When your car sustains damage after a wreck, the insurance company will send a trained adjuster out to estimate the damage (PD). If your vehicle is damaged beyond what it’s worth, the carrier will “total it out”, i.e., pay you the cost of replacing your car based on its make, model, year, pre-collision condition and comparables. “Bluebook” estimates are persuasive but not dispositive.
Many of my clients are unsatisfied with the estimate and disagree with it. In that case, there are a couple of things you can do. First, you can seek a second opinion and get a higher estimate and submit to the carrier. Of course, the second estimate may not be higher, and, indeed, it could be lower —- thereby weakening your argument for higher PD compensation.
Secondly, you can sue. If the car’s value is under $7500.00 you can sue in magistrate’s court in SC. Magistrate Court is a good option as the costs of bringing an action is low. You may not need an attorney (indeed, most attorneys will not work for this amount – one third or higher of $7,500.00), and the court costs are usually very reasonable – maybe less than one hundred dollars. If the dispute exceeds $7500.00, then you may have to sue in the circuit court which can become expensive.
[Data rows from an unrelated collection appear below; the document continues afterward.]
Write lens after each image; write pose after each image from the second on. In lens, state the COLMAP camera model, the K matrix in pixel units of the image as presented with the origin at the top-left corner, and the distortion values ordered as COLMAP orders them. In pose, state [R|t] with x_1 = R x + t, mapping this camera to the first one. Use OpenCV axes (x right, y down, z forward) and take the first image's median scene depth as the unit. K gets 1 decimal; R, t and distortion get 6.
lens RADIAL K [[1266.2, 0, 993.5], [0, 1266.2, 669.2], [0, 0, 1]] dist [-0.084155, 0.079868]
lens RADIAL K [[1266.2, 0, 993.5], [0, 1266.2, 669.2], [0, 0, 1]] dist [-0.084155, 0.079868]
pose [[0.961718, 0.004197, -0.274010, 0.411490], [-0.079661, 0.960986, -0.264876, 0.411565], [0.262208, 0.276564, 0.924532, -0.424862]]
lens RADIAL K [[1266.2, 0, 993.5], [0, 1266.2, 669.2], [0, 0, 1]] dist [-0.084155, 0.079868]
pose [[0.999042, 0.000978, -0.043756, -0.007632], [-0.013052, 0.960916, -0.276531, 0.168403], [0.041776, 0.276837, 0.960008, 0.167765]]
My clients sometimes complain that the insurance company is not taking into account any special modifications they may have made to the vehicle, such as a sound system, special wheels, and so forth. Unfortunately, insurance companies will not usually pay for damaged modifications.
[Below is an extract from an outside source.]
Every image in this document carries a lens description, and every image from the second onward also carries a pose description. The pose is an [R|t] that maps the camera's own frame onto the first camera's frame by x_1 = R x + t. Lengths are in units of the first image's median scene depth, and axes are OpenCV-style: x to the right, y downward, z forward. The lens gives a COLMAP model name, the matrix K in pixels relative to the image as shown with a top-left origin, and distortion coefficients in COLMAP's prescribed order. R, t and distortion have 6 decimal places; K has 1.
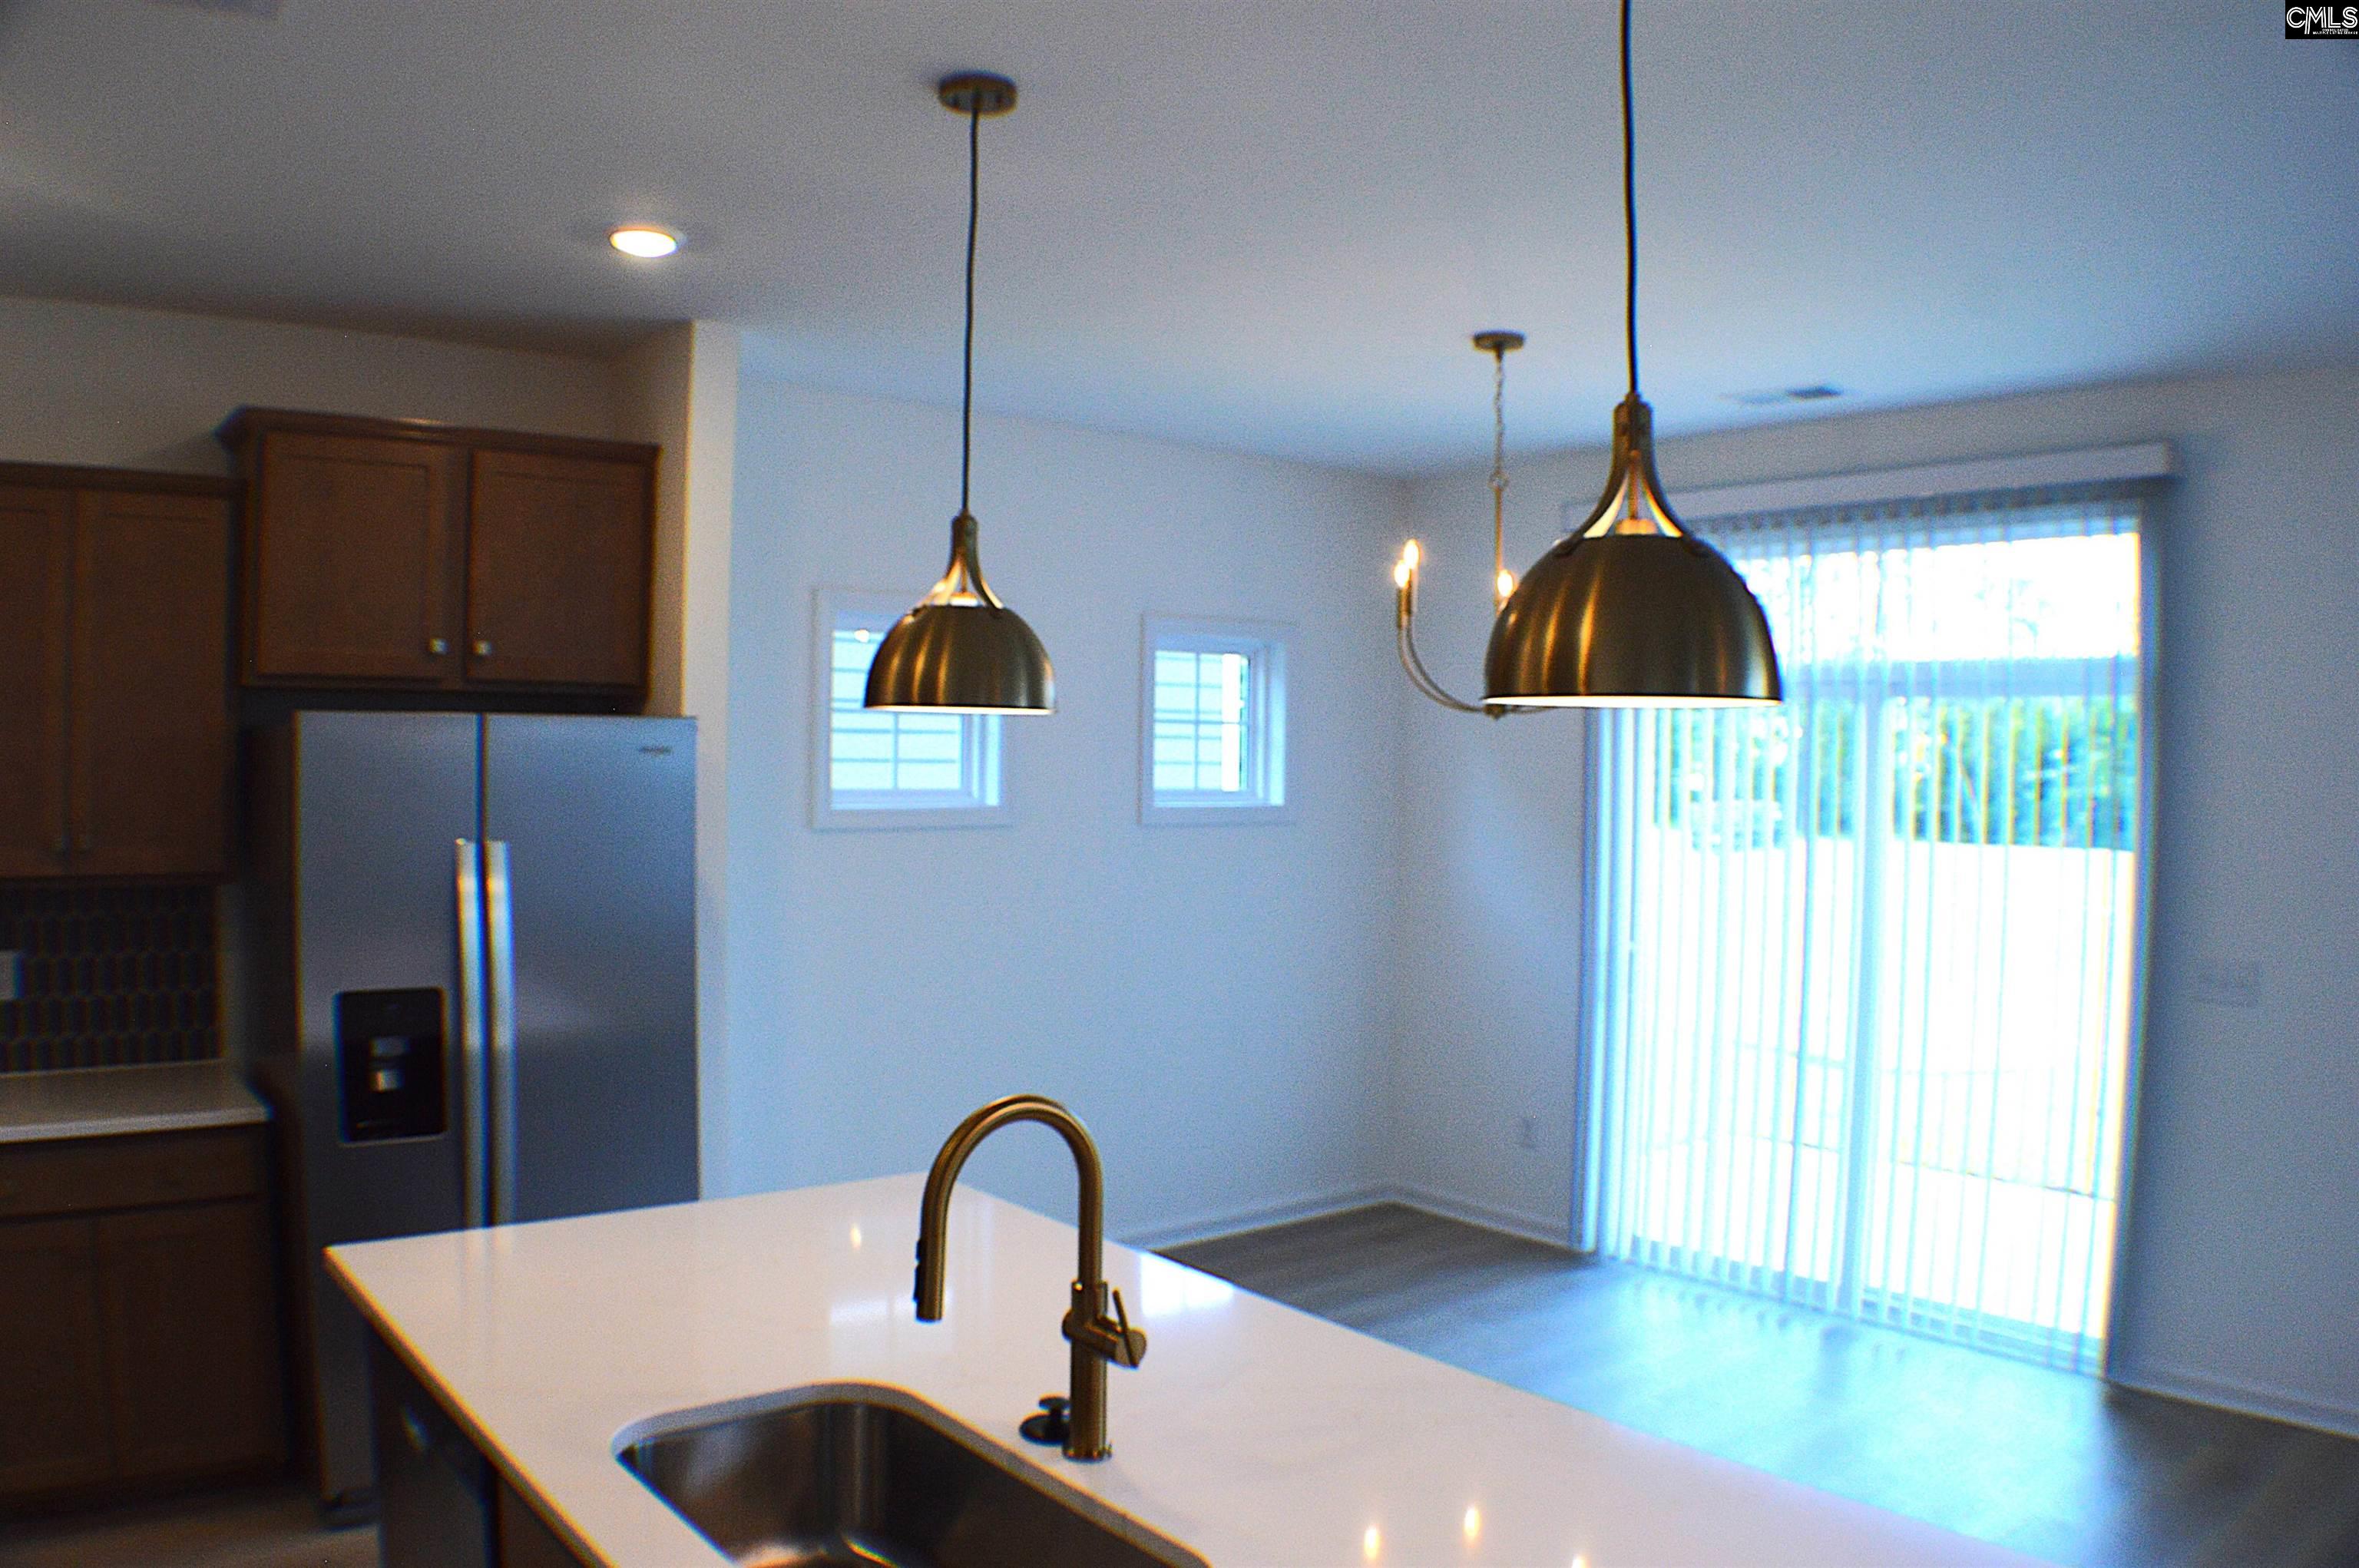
lens RADIAL K [[1841.8, 0, 1177.5], [0, 1841.8, 796.3], [0, 0, 1]] dist [-0.248400, 0.093014]
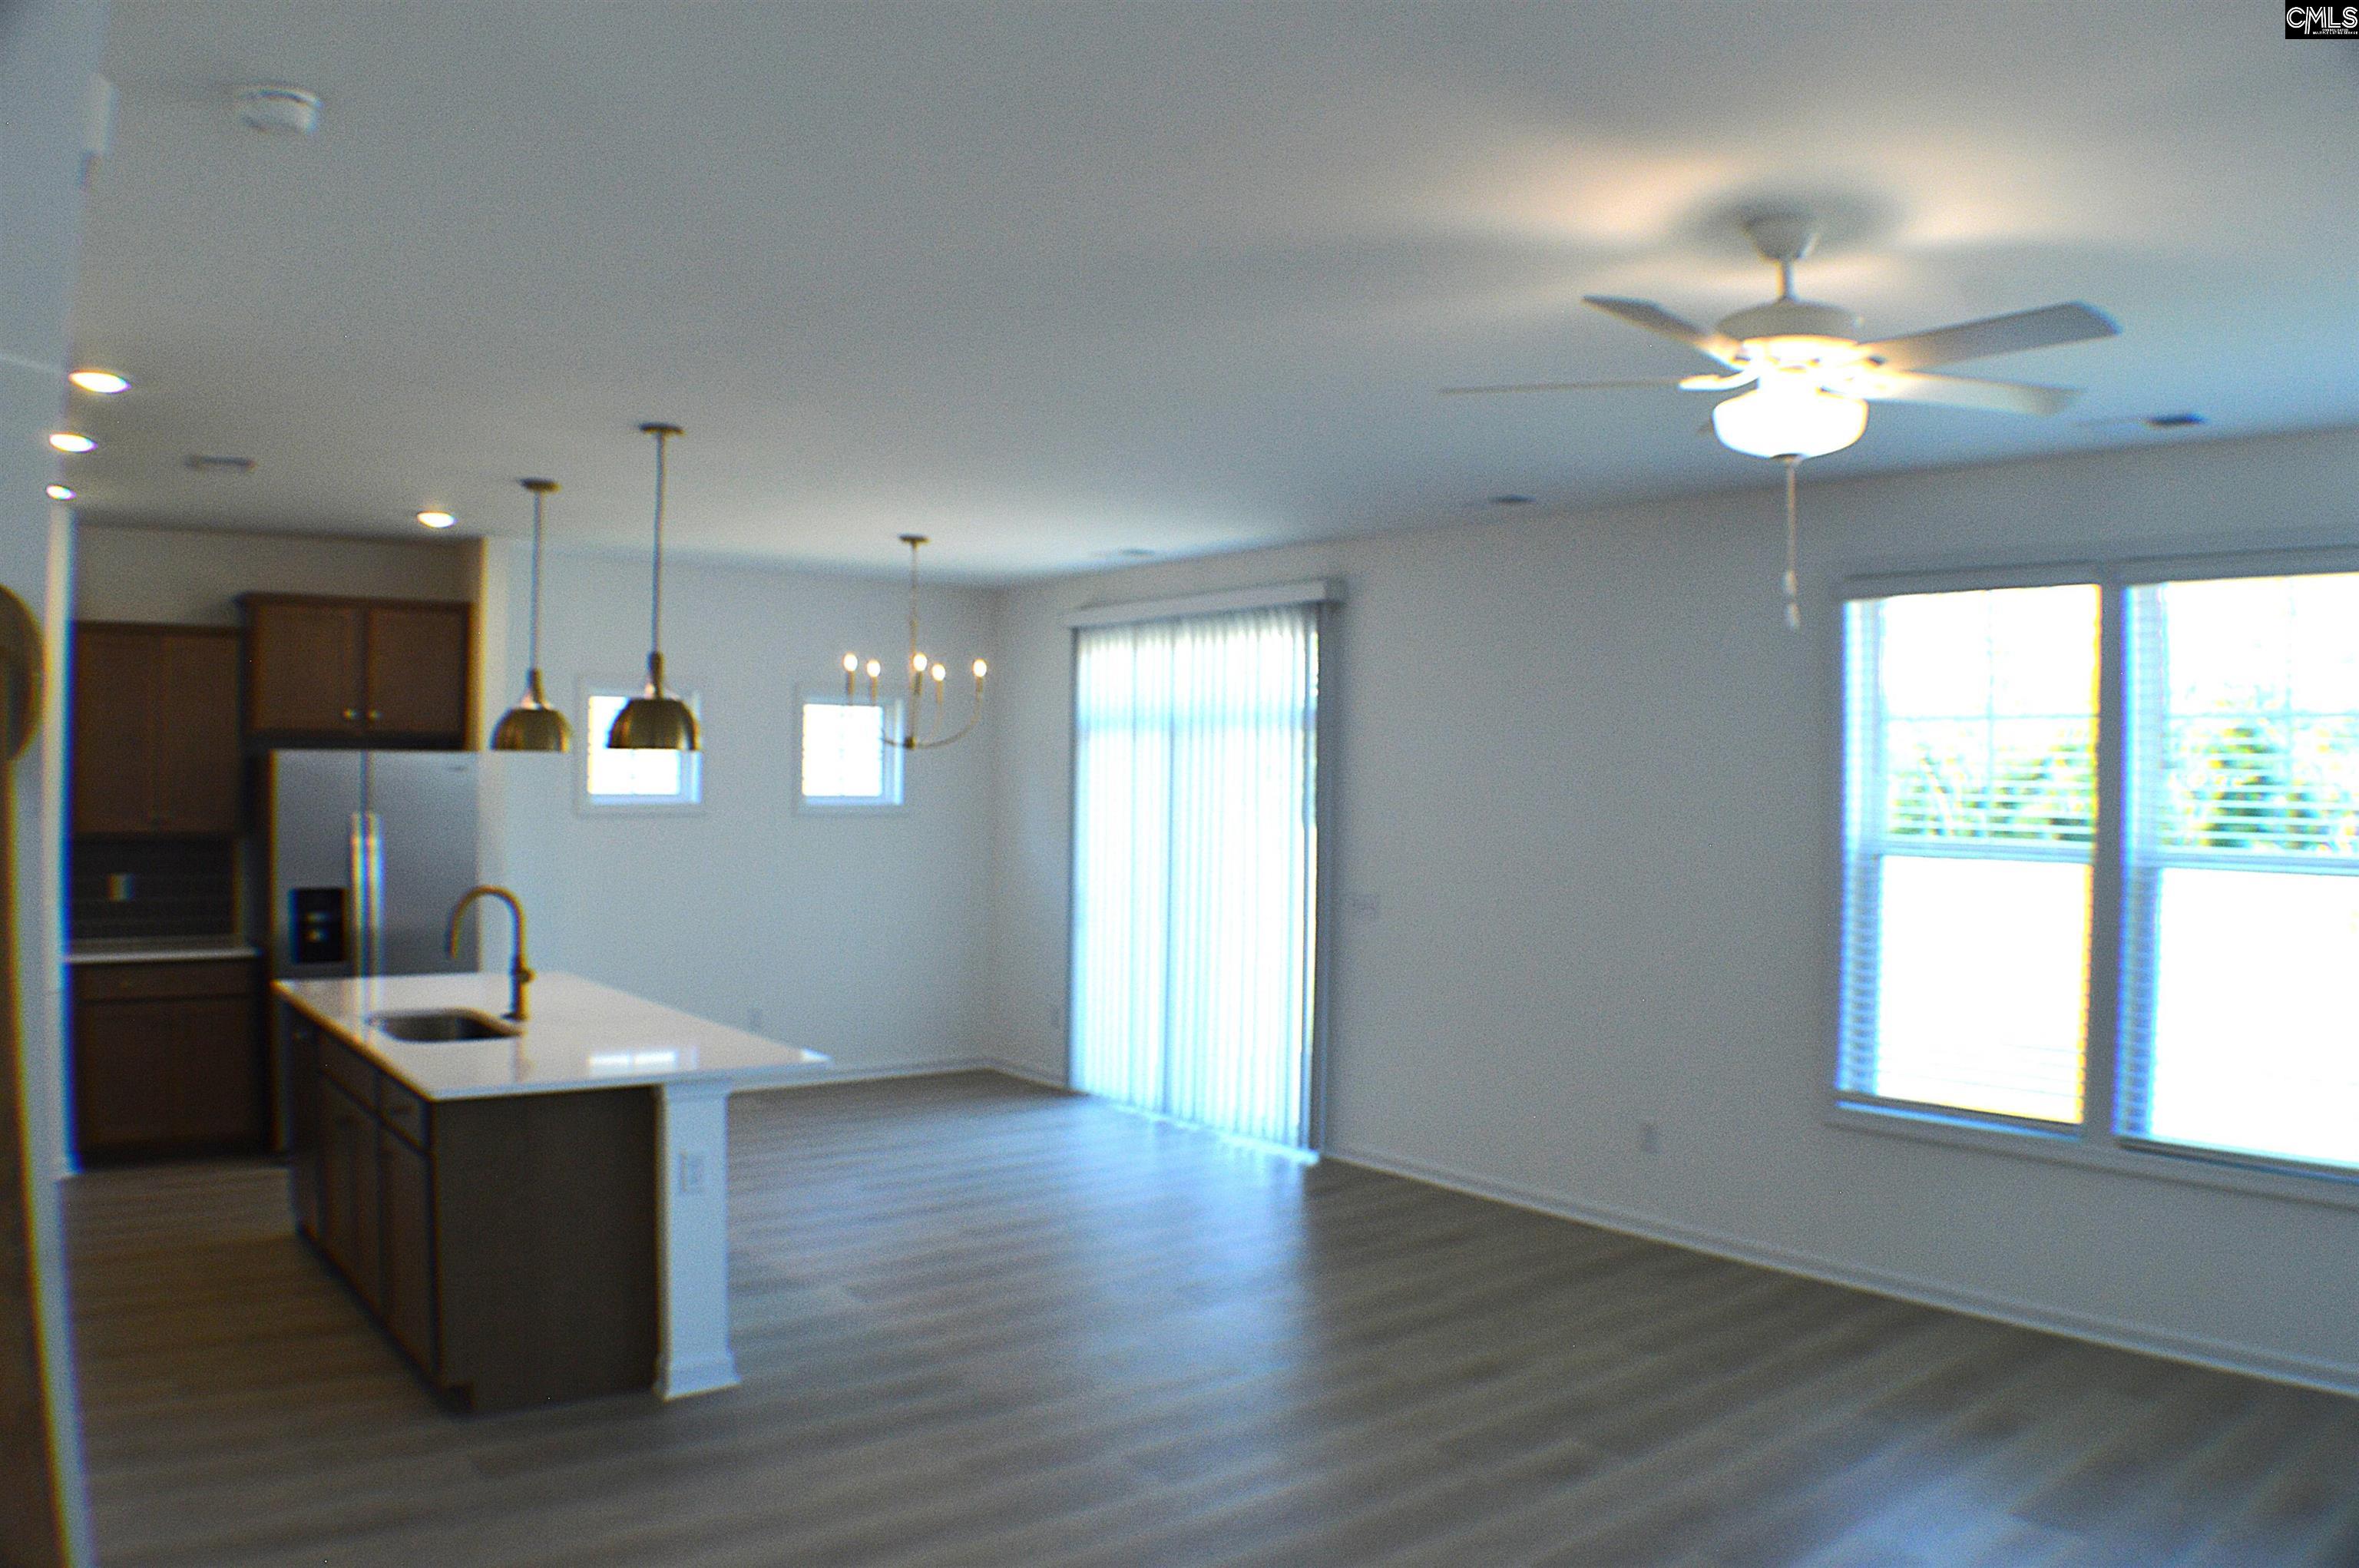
lens RADIAL K [[1841.8, 0, 1177.5], [0, 1841.8, 796.3], [0, 0, 1]] dist [-0.248400, 0.093014]
pose [[0.999801, -0.001156, -0.019894, 0.500889], [0.000906, 0.999920, -0.012591, 0.027553], [0.019907, 0.012571, 0.999723, -0.847826]]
The most nettlesome problem arises if the client has already signed a release for their property damage. Basically, a release is an agreement between the client and the insurance company whereby the Client or the injured party agrees not to sue the person who caused the collision in exchange for a certain amount of money. Unless a third party has forged your signature and you can prove it or you were forced to the sign the release, or you can show that your signature was otherwise involuntary, a signed release is presumptively valid and very difficult to legally defeat. Signing a release may also extinguish your right to receive any further money for bodily injury, depending on the language of the release. So do not sign anything until you have seen an attorney.
I have seen an insurance company separately pay for medical bills and then issue a check for all other BI damages once the client finishes treatment. But the usual practice is to pay the client only once she has finished treating with her doctors. If you receive a large check accompanied by a release and you don’t have a lawyer, STOP RIGHT THERE, and call me at 233.2000, so I can at least explain your rights to you and try to give you an idea what your case may actually be worth. However, note that your case probably hasn’t been “worked up” to fairly represent your actual damages, but I can give you an idea.
Chances are the carrier is lowballing on her first offer to settle the BI. Insurance companies love to waylay clients before they retain legal representation hoping to pay as little as possible in the hope that the client does not know what she is doing, which, to be honest, she really doesn’t. Albeit, this may be hard medicine, but I prescribe it from concern, not animus. Laypersons are not trained in the law and usually miss vital information that can increase the value of their claim. Just as lawyers should not repair their own electrical problems, non-attorneys should leave the law to responsible lawyers.